Helmut Marko refutes claims of a power tussle with Horner

Red Bull advisor Helmut Marko has refuted claims that he and team team principal Christian Horner are currently embroiled in a battle for power.

Helmut Marko has been in charge of the highly successful Red Bull driver development program since 1999, and he is to thank for introducing Formula 1 drivers like Sebastian Vettel and Max Verstappen to the sport.

However, Marko has recently made news for the wrong reasons after receiving a warning from the FIA for attributing Sergio Perez’s inconsistent performance to his racial background.

Uncertainty surrounding Marko’s future intentions to retire from his role at Red Bull has been ongoing since the Austrian turned 80. Sport1.de reported earlier this week that there was a debate going on regarding his role.

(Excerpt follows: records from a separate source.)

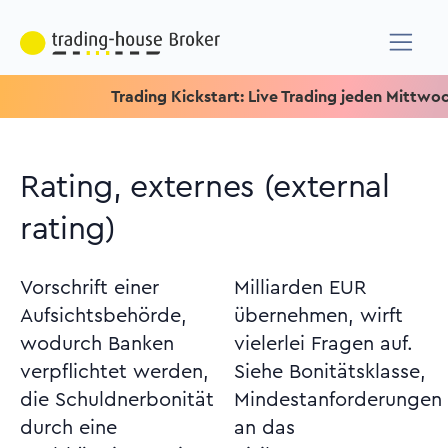
Trading Kickstart: Live Trading jeden Mittwoch um 1
Rating, externes (external
rating)
Vorschrift einer
Milliarden EUR
Aufsichtsbehörde,
übernehmen, wirft
wodurch Banken
vielerlei Fragen auf.
verpflichtet werden,
Siehe Bonitätsklasse,
die Schuldnerbonität
Mindestanforderungen
durch eine
an das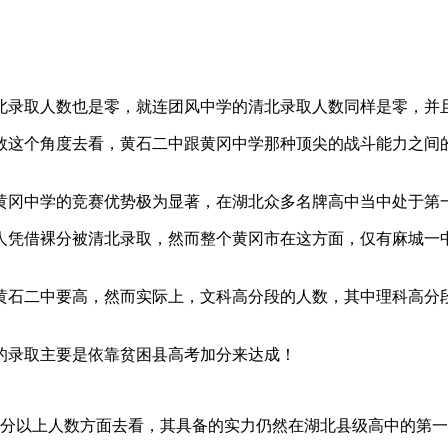
清北录取人数也是零，就连团风中学的清北录取人数同样是零，
数这个角度去看，黄石二中跟黄冈中学那种顶尖的战斗能力之间
黄冈中学的竞赛优势极为显著，在湖北众多名牌高中当中处于第
人凭借裸分被清北录取，然而整个黄冈市在这方面，仅有麻城一
黄石二中要高，然而实际上，文科高分段的人数，其中理科高分
的录取主要是依靠贫困县高考加分来达成！
00分以上人数方面去看，其具备的实力仍然在湖北县级高中的第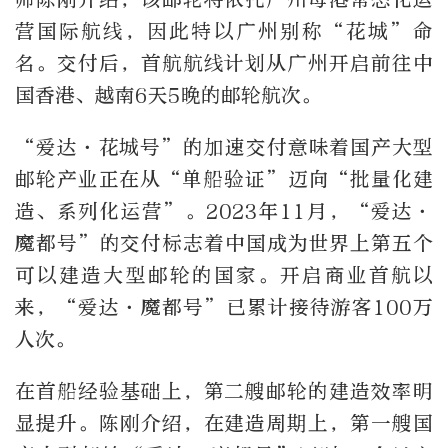
营国际航线，因此特以广州别称“花城”命
名。交付后，首航航线计划从广州开启前往中
国香港、越南6天5晚的邮轮航次。
“爱达·花城号”的加速交付意味着国产大型
邮轮产业正在从“单船验证”迈向“批量化建
造、系列化运营”。2023年11月，“爱达·
魔都号”的交付标志着中国成为世界上第五个
可以建造大型邮轮的国家。开启商业首航以
来，“爱达·魔都号”已累计接待游客100万
人次。
在首船经验基础上，第二艘邮轮的建造效率明
显提升。陈刚介绍，在建造周期上，第一艘国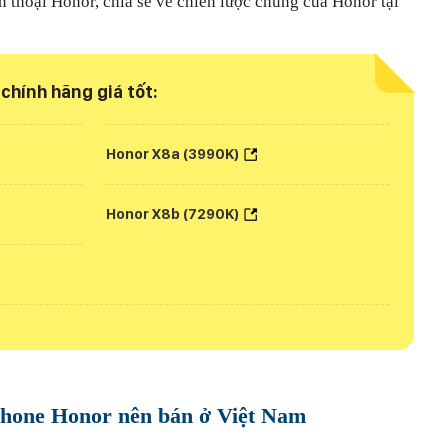
n thoại Honor, chia sẻ về chiến lược chung của Honor tại
chính hãng giá tốt:
Honor X8a (3990K)
Honor X8b (7290K)
phone Honor nên bán ở Việt Nam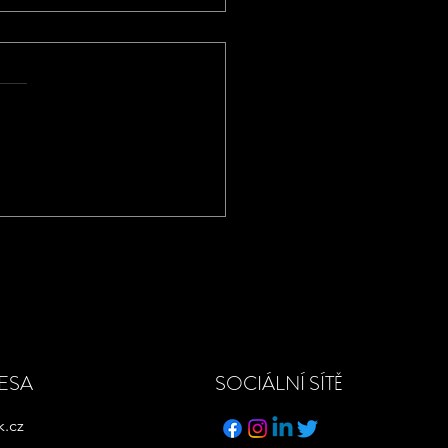
OVITOSTI A DANĚ
ESA
SOCIÁLNÍ SÍTĚ
k.cz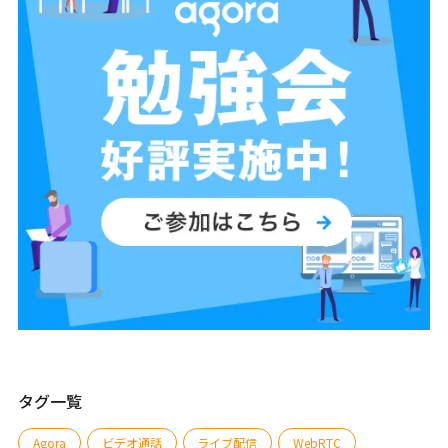
ービス、ライブ配信プラットフォーム、オンライン教育、遠隔医療、
さらにはライブコマース、オンラインゲーム、メタバース空間での交
流といった多種多様なサービスで活用され、その重要性はますます高
まっています。 この記事では上記のようなWebRTCを使って実現でき
ることだけでなく、代表的なWebRTC用プラットフォームの商用サー
ビスとそのメリットを含めてご紹介します。今後も様々なサービスで
活用が進むWebRTCを知って、ぜひ自社のサービス開発にお役立てく
ださい。
タグ一覧
Agora
ビデオ通話
ライブ配信
WebRTC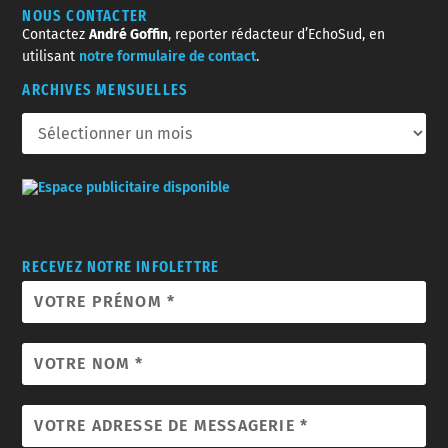
NOUS CONTACTER
Contactez
André Goffin
, reporter rédacteur d’EchoSud, en
utilisant
notre formulaire de contact
.
ARCHIVES MENSUELLES
RECEVEZ NOTRE INFOLETTRE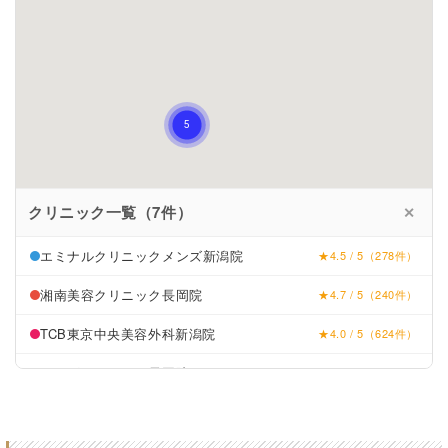
クリニック一覧（7件）
✕
エミナルクリニックメンズ新潟院
★4.5 / 5（278件）
湘南美容クリニック長岡院
★4.7 / 5（240件）
TCB東京中央美容外科新潟院
★4.0 / 5（624件）
あおばクリニック長岡院
★4.5 / 5（2件）
エールホームクリニック長岡
★3.8 / 5（17件）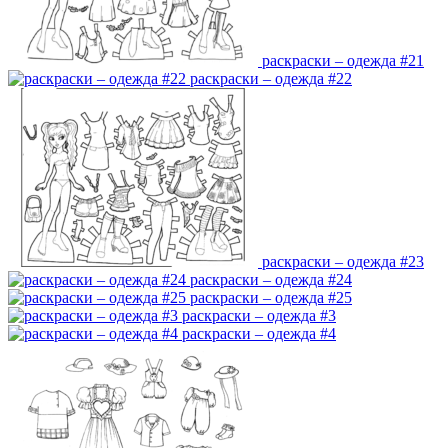
раскраски – одежда #21
раскраски – одежда #22
раскраски – одежда #23
раскраски – одежда #24
раскраски – одежда #25
раскраски – одежда #3
раскраски – одежда #4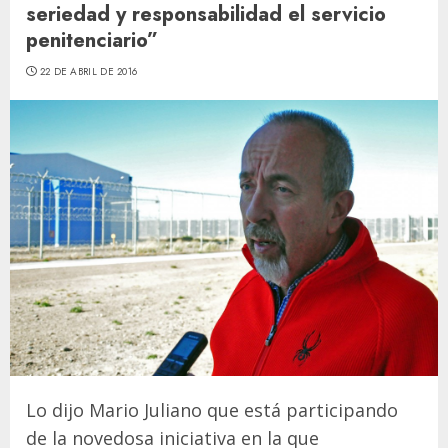
seriedad y responsabilidad el servicio
penitenciario”
22 DE ABRIL DE 2016
Lo dijo Mario Juliano que está participando
de la novedosa iniciativa en la que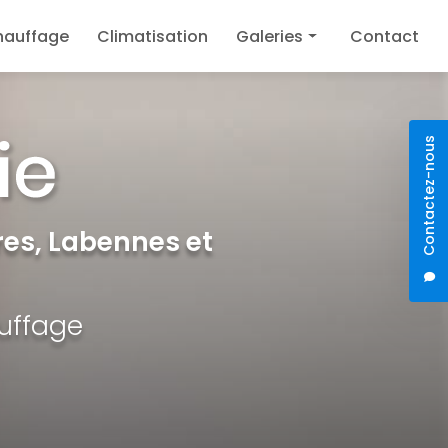
hauffage
Climatisation
Galeries
Contact
Plomberie
Chauffage
Contactez-nous
Climatisation
es, Labennes et
auffage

The German publication further mentioned that a conference was taking place this week and that Red Bull F1 team principal Horner was in favor of Marko being fired from his position at the energy drink outfit.

However, during an interview with the Austrian publication OE24, Marko refuted the report.

“I’m doing well,” Marko said. “Contrary to many assumptions, I have to disappoint the prophets of doom.

“I have no idea where all the rumours are coming from.

“There is no summit this week. I have a contract until the end of next year.

“When and how I stop, when it is over, that is up to me to decide and not, for example, Mr. Horner.”

Since the passing of the company’s founder, Dietrich Mateschitz late last year, Marko adds there has been turmoil going on behind the scenes at Red Bull.

“Due to the new situation, everything is different,” he added. “People are trying to define their power again.”

Horner disclosed that Marko is not directly employed by the racing team while Marko was in deep water for his remarks against Perez last month. Despite rumors of discord between the two, Horner officially acknowledged his colleague’s error without criticizing him.

“He’s not an employee of Red Bull Racing, so in terms of why didn’t we put out a statement, he’s part of the Red Bull Group and the Group issued an apology through the Servus TV channel,” the Red Bull boss told Sky F1.

“Those comments weren’t right,” Horner acknowledged. “Helmut quickly recognised that and apologised for that both publicly and directly to Sergio.

“You are always learning in life even at 80 years of age. Inevitably lessons have been learned.”